WATER TREATMENT: RARE TREATMENT PROCESSES
The above treatment process are all designed to make drinking-water safe by the removal of microorganisms and suspended solids. However, drinking-water, particularly from groundwater sources, may also contain chemical contaminants which must be removed. Generally the removal of chemicals from water is more difficult and much more expensive than removing microbiological or physical contaminants. Basic filtration and coagulation techniques are not generally effective for the majority of chemicals.
As there are many different chemicals which could be dealt with, a few relevant examples will be provided. Iron can be a major constituent of both ground and surface waters (where it is commonly associated with bacteria and algae). Although iron does not represent any health risk, it causes problems of acceptability of the water as many consumers find the colour off-putting and because it stains clothes. The principal method of removing iron from water is through aeration or oxidation of the Fe2+ to the Fe3+ species. This is easily achieved by flowing the water over a simple cascade and followed by sedimentation. Note aeration is also used for waters known to be anoxic or oxygen deficient.

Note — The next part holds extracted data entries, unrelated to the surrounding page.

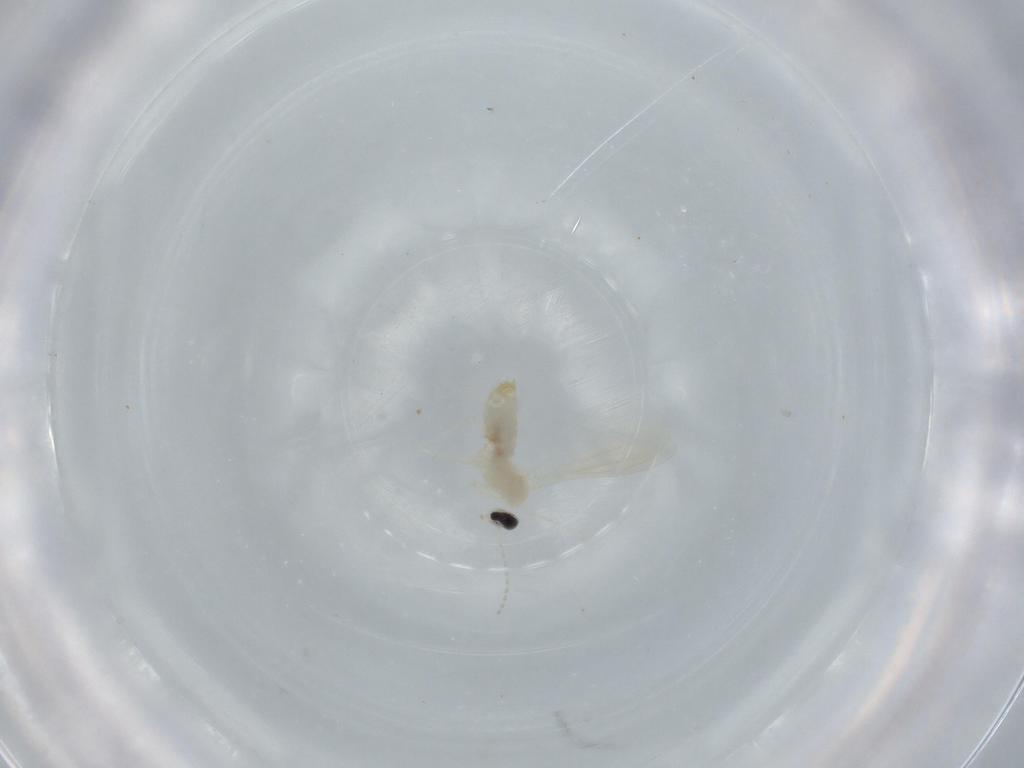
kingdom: Animalia
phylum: Arthropoda
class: Insecta
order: Diptera
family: Cecidomyiidae
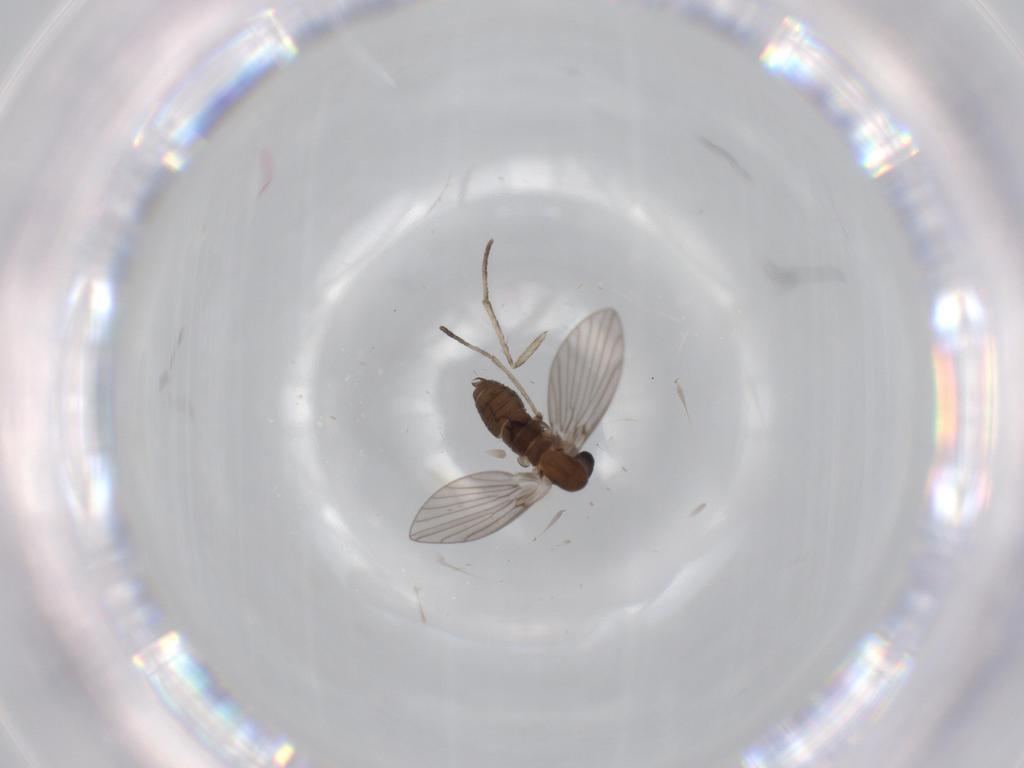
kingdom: Animalia
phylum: Arthropoda
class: Insecta
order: Diptera
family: Psychodidae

A variety of processes are used for the removal of organic and inorganic contaminants including ion exchange and precipitation. For instance, fluoride may be removed through coagulation with lime or by ion exchange using calcinated burnt bone or activate alumina. Granulated activated carbon (GAC) is commonly used for pesticide removal through adsorption. This is expensive but unfortunately no other process appears to work effectively and therefore GAC remains the sole option.